Transcribe the records below from the first line to the line that includes "left shoulder: (640, 348)", inclusive, and omit the pictures.

Records to process: Begin

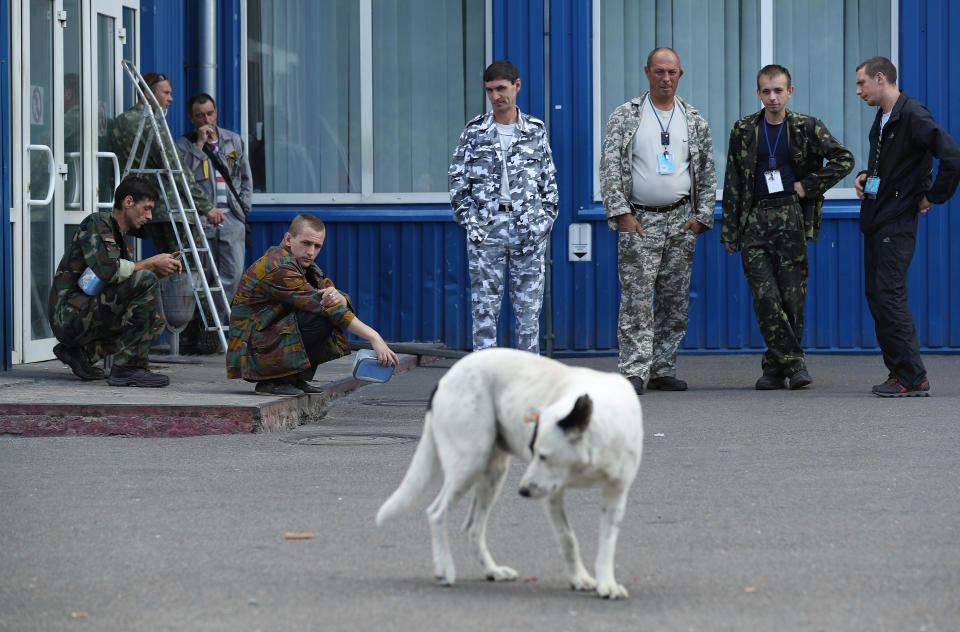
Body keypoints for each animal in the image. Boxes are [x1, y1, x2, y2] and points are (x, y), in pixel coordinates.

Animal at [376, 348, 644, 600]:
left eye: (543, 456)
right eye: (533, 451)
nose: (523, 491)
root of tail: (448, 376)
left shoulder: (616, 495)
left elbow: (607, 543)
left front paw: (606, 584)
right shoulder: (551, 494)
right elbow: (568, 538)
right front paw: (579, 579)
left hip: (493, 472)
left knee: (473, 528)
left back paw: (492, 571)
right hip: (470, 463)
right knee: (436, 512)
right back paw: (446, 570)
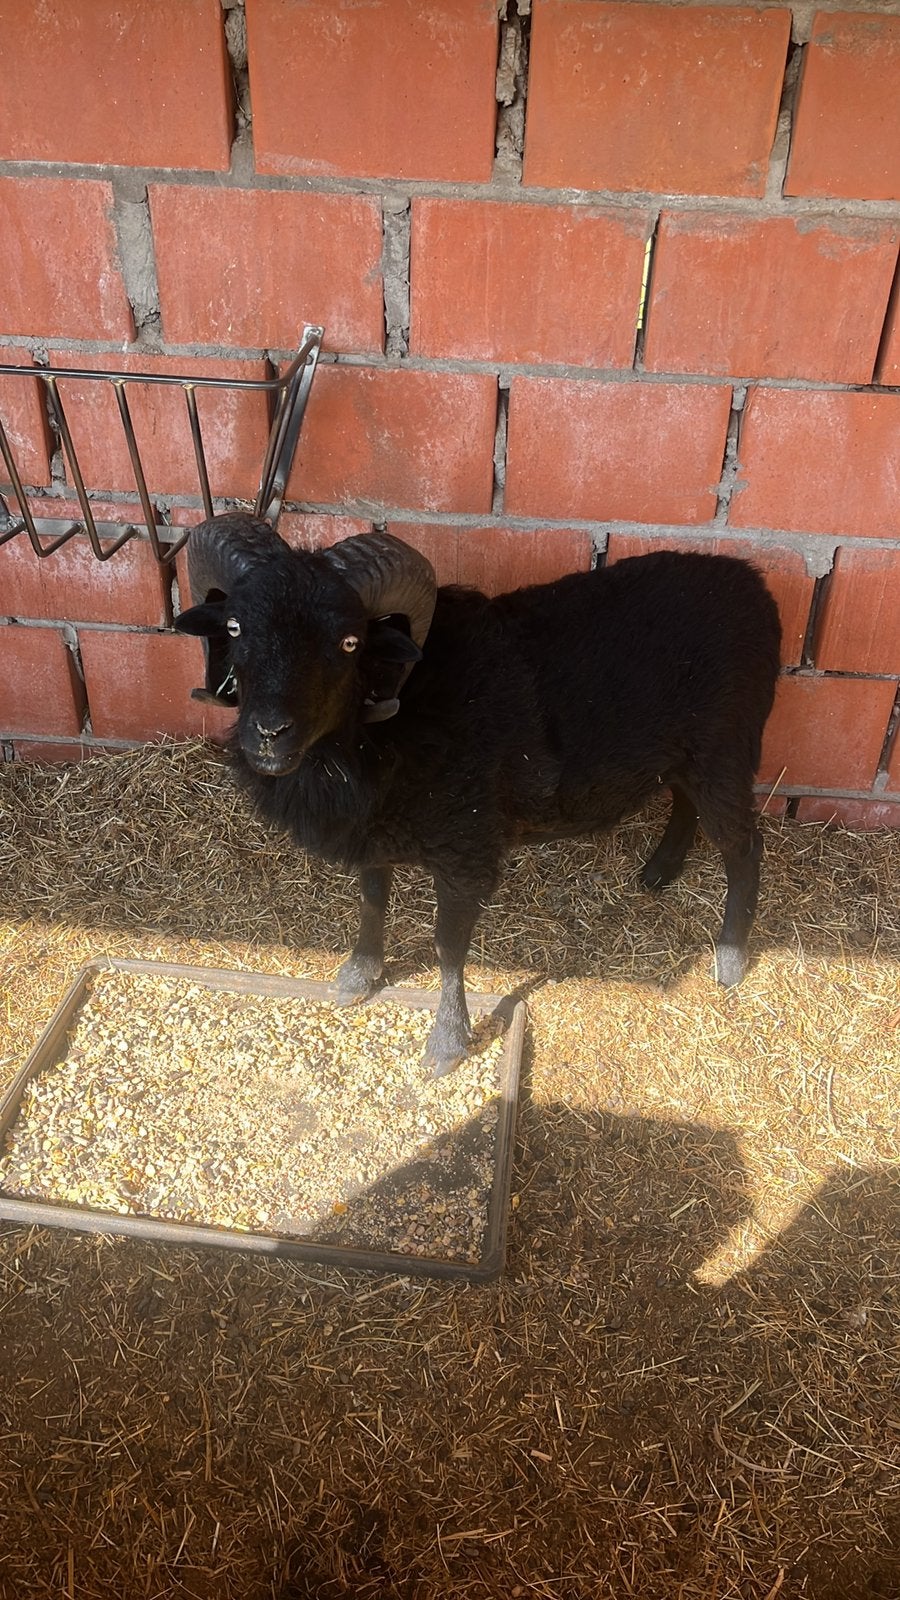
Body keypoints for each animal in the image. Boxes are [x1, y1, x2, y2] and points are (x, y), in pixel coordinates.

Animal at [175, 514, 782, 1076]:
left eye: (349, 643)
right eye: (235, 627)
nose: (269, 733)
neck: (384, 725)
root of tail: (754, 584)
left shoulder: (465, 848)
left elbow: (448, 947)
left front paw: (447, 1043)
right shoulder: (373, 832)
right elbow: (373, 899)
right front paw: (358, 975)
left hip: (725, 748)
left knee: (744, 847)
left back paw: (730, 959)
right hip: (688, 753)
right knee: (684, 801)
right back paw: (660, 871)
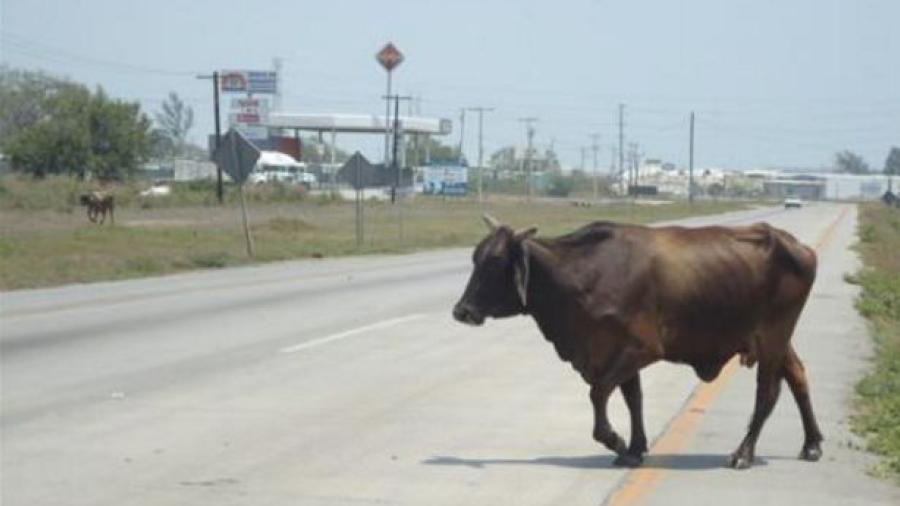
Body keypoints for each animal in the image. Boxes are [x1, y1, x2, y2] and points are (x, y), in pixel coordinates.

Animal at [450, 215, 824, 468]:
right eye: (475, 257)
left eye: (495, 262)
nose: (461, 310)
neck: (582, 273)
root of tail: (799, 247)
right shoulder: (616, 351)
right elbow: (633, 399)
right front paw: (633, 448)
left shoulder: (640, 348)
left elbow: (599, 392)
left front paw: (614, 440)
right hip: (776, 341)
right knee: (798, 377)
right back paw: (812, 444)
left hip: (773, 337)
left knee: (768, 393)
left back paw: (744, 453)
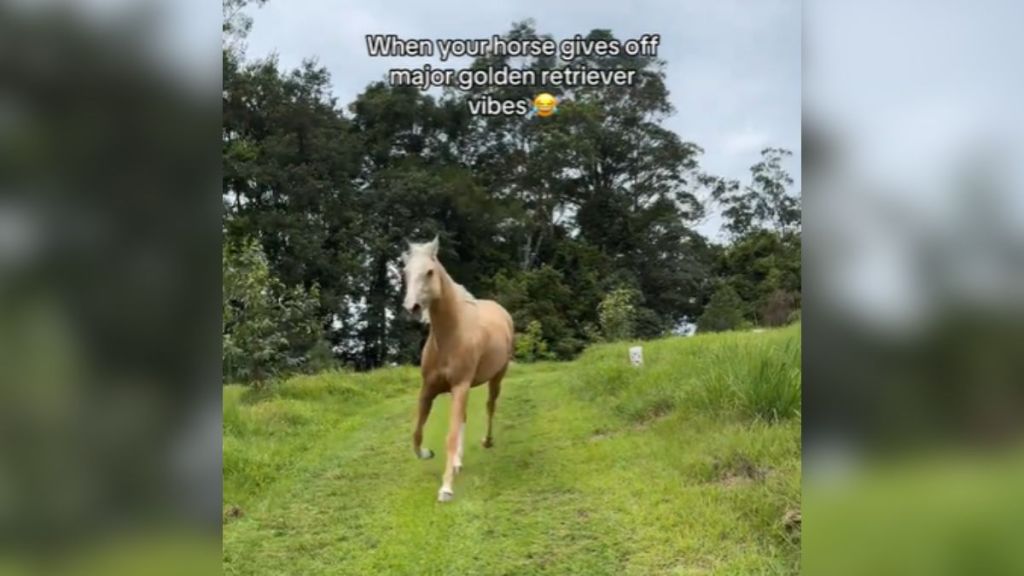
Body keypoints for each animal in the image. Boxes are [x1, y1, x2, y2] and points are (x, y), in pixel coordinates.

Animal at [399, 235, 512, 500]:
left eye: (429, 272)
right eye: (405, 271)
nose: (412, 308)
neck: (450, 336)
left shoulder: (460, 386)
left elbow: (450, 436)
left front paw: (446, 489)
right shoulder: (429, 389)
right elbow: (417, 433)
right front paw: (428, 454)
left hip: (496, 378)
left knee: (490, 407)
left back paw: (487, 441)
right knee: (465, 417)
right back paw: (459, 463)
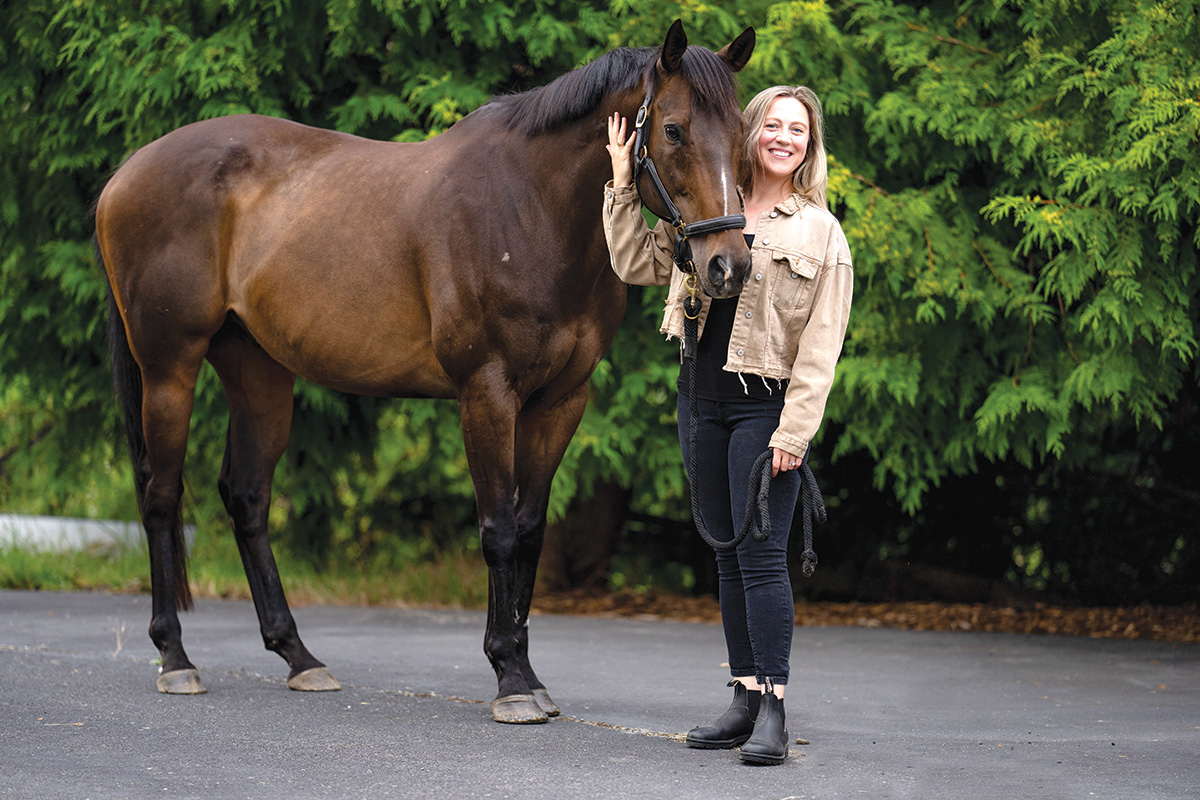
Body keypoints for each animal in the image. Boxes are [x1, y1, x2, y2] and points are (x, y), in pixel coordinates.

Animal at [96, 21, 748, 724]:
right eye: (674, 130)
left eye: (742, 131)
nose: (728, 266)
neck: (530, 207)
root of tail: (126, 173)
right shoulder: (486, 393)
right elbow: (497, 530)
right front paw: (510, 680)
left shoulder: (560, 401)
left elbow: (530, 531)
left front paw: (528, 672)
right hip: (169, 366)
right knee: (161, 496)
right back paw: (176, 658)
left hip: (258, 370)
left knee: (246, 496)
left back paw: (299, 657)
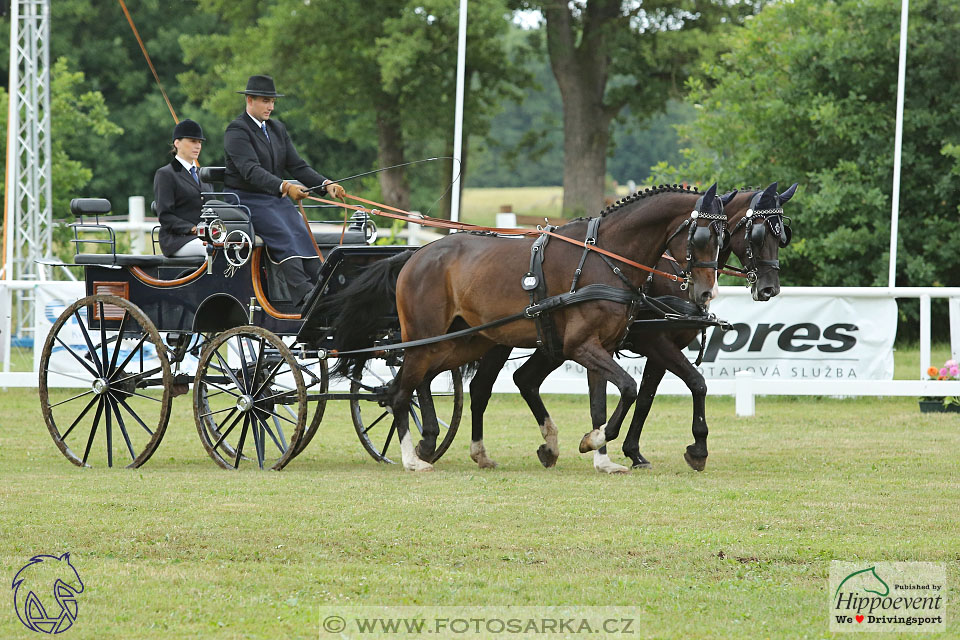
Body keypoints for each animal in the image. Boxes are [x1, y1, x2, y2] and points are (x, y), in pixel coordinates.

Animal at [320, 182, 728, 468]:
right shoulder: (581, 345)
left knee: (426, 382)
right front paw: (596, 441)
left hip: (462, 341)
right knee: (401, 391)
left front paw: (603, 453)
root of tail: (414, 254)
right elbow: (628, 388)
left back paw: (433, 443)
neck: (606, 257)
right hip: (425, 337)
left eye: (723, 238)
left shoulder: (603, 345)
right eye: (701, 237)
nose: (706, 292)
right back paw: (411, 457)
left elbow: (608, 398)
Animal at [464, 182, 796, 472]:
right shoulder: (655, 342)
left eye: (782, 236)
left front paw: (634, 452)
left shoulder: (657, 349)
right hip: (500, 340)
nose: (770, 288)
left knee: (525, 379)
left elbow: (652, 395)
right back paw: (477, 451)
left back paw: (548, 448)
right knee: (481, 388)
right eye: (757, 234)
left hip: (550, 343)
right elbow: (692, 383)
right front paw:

Records to process: End

Response to the exercise.
Body keypoints for each animal in the image. Boxes are [x1, y1, x2, y2] and points are (x, y), in pixel coordinates.

Animal at [376, 348, 644, 600]:
left eye: (543, 456)
right eye: (533, 451)
nose: (523, 491)
root of tail: (448, 376)
left shoulder: (616, 495)
left elbow: (607, 543)
left front paw: (606, 584)
right shoulder: (551, 494)
right elbow: (568, 538)
right front paw: (579, 579)
left hip: (493, 472)
left knee: (473, 528)
left back paw: (492, 571)
right hip: (470, 463)
right knee: (436, 512)
right back paw: (446, 570)
Body keypoints for each animal in the image. Boxes are [x1, y1, x2, y2] and points are (x, y), in pixel coordinates.

Animal at [175, 514, 782, 1076]:
left eye: (349, 643)
right eye: (235, 627)
nose: (269, 733)
neck: (384, 725)
root of tail: (754, 584)
left shoulder: (465, 848)
left elbow: (448, 947)
left front paw: (447, 1043)
right shoulder: (373, 832)
right elbow: (373, 899)
right front paw: (358, 975)
left hip: (725, 748)
left knee: (744, 847)
left back paw: (730, 959)
right hip: (688, 753)
right knee: (684, 801)
right back paw: (660, 871)
Body keypoints for each animal in the image. Boxes are [x1, y1, x2, y2] and points are (x, y), in pixel coordinates.

Animal at [450, 215, 824, 468]:
right eye: (475, 257)
left eye: (495, 262)
nose: (461, 310)
neck: (582, 273)
root of tail: (799, 247)
right shoulder: (616, 351)
right elbow: (633, 399)
right front paw: (633, 448)
left shoulder: (640, 348)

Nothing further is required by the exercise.